What you will do: In the entries that follow, find the line containing "Torqeedo STARNBERG.GERMANY" and the line containing "the product was in", then retype exactly the lines from the first through the second, pictures excluded.

Recorded information:

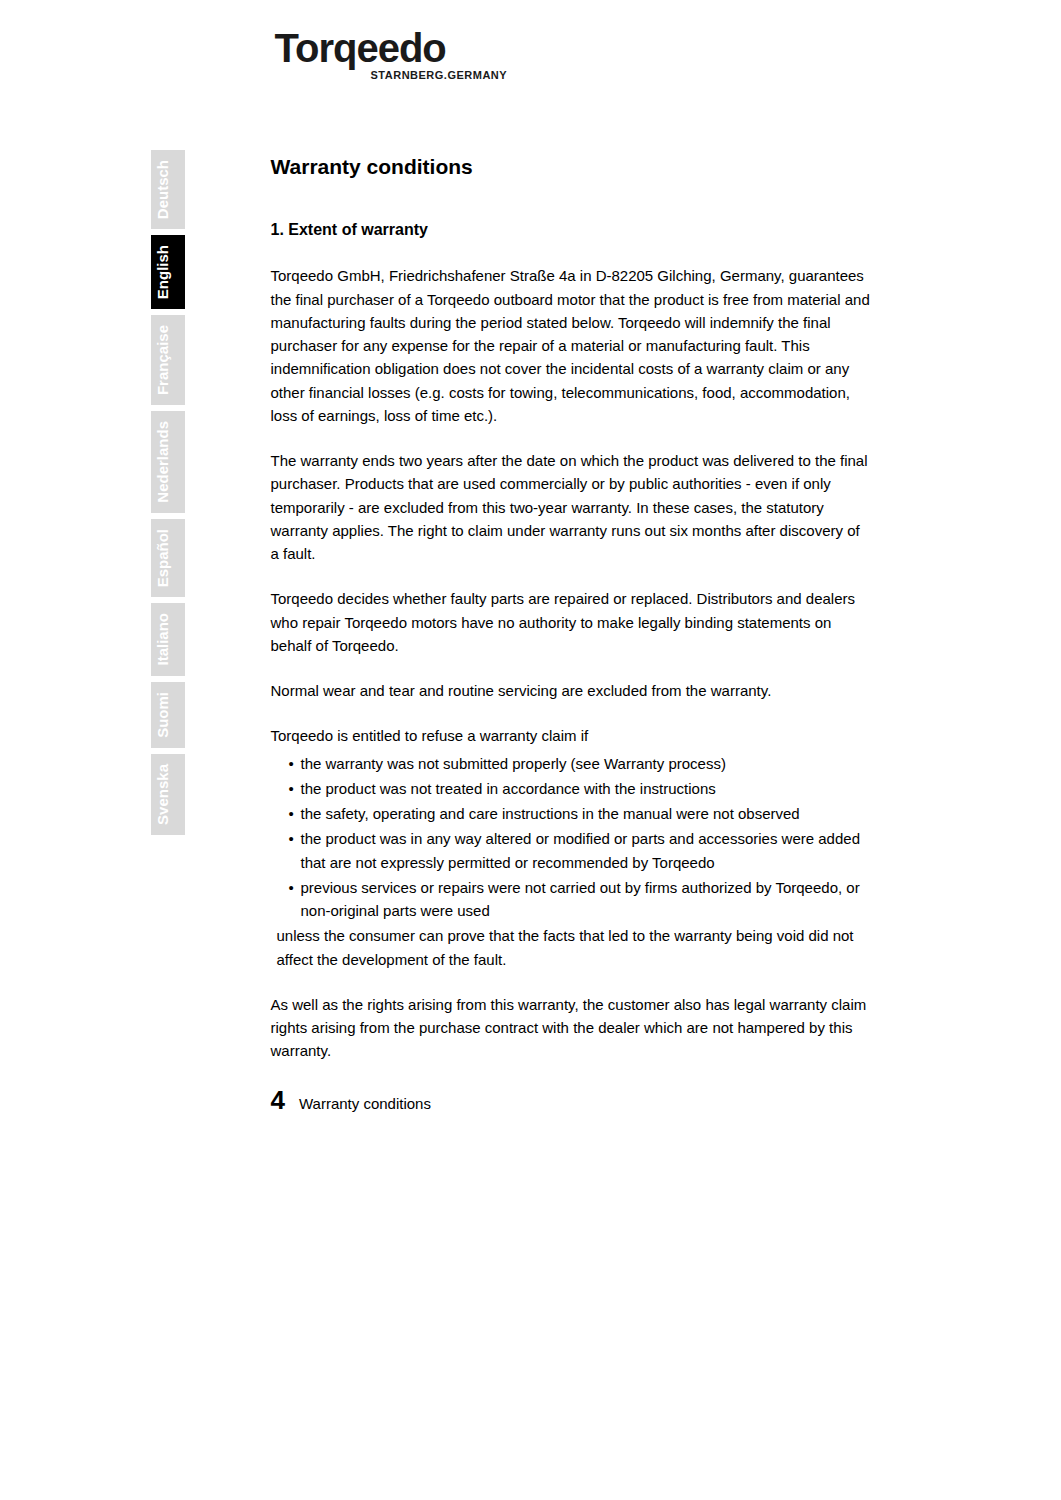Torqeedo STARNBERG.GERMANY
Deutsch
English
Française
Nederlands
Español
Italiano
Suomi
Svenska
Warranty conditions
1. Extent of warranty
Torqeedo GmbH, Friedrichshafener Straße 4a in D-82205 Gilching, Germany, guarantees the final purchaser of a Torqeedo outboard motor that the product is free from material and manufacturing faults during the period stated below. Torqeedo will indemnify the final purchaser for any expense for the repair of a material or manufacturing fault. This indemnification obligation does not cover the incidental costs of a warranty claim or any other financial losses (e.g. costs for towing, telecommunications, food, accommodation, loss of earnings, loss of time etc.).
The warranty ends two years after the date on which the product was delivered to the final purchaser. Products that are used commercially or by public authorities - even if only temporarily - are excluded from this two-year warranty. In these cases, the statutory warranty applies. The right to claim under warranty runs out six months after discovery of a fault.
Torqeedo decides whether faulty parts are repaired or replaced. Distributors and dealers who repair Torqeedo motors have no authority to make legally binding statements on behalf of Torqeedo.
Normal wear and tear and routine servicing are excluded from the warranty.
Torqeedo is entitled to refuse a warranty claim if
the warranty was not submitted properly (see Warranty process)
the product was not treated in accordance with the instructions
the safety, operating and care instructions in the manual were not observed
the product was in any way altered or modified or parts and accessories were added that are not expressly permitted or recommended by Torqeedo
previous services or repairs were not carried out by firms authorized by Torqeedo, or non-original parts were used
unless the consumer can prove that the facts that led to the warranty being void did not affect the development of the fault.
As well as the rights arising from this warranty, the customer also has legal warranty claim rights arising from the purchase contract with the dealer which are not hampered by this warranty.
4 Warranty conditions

...

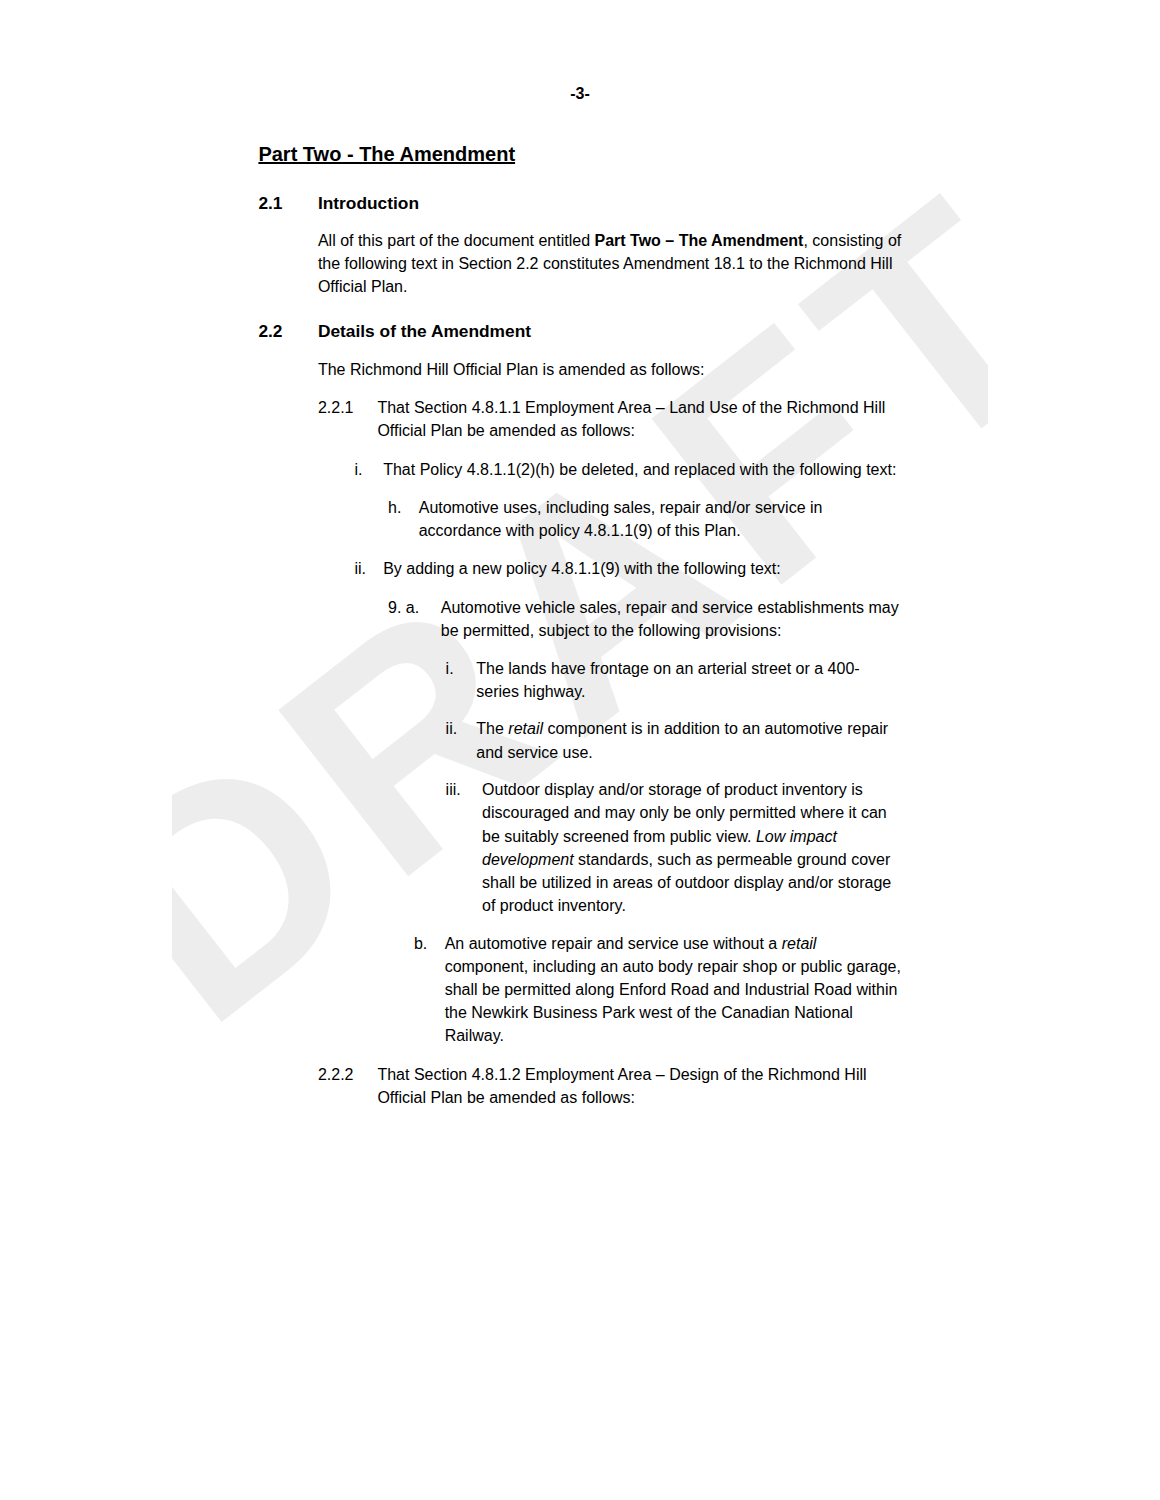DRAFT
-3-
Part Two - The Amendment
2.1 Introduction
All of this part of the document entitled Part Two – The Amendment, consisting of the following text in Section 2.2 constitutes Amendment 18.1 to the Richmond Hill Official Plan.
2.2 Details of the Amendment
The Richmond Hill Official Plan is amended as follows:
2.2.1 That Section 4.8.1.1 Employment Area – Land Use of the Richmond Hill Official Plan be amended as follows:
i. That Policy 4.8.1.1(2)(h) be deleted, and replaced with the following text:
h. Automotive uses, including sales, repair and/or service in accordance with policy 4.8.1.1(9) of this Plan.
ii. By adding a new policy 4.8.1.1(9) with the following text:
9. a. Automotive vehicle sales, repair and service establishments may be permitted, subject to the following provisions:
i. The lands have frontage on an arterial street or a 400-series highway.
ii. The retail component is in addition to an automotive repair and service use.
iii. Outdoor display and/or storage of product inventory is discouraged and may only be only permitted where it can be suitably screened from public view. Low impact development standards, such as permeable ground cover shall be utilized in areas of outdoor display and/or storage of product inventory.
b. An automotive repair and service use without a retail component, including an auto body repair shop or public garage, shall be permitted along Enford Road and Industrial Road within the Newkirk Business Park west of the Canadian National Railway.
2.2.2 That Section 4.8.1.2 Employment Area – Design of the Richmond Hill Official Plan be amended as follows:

Written answer:
Torqeedo STARNBERG.GERMANY
Deutsch
English
Française
Nederlands
Español
Italiano
Suomi
Svenska
Warranty conditions
1. Extent of warranty
Torqeedo GmbH, Friedrichshafener Straße 4a in D-82205 Gilching, Germany, guarantees the final purchaser of a Torqeedo outboard motor that the product is free from material and manufacturing faults during the period stated below. Torqeedo will indemnify the final purchaser for any expense for the repair of a material or manufacturing fault. This indemnification obligation does not cover the incidental costs of a warranty claim or any other financial losses (e.g. costs for towing, telecommunications, food, accommodation, loss of earnings, loss of time etc.).
The warranty ends two years after the date on which the product was delivered to the final purchaser. Products that are used commercially or by public authorities - even if only temporarily - are excluded from this two-year warranty. In these cases, the statutory warranty applies. The right to claim under warranty runs out six months after discovery of a fault.
Torqeedo decides whether faulty parts are repaired or replaced. Distributors and dealers who repair Torqeedo motors have no authority to make legally binding statements on behalf of Torqeedo.
Normal wear and tear and routine servicing are excluded from the warranty.
Torqeedo is entitled to refuse a warranty claim if
the warranty was not submitted properly (see Warranty process)
the product was not treated in accordance with the instructions
the safety, operating and care instructions in the manual were not observed
the product was in any way altered or modified or parts and accessories were added that are not expressly permitted or recommended by Torqeedo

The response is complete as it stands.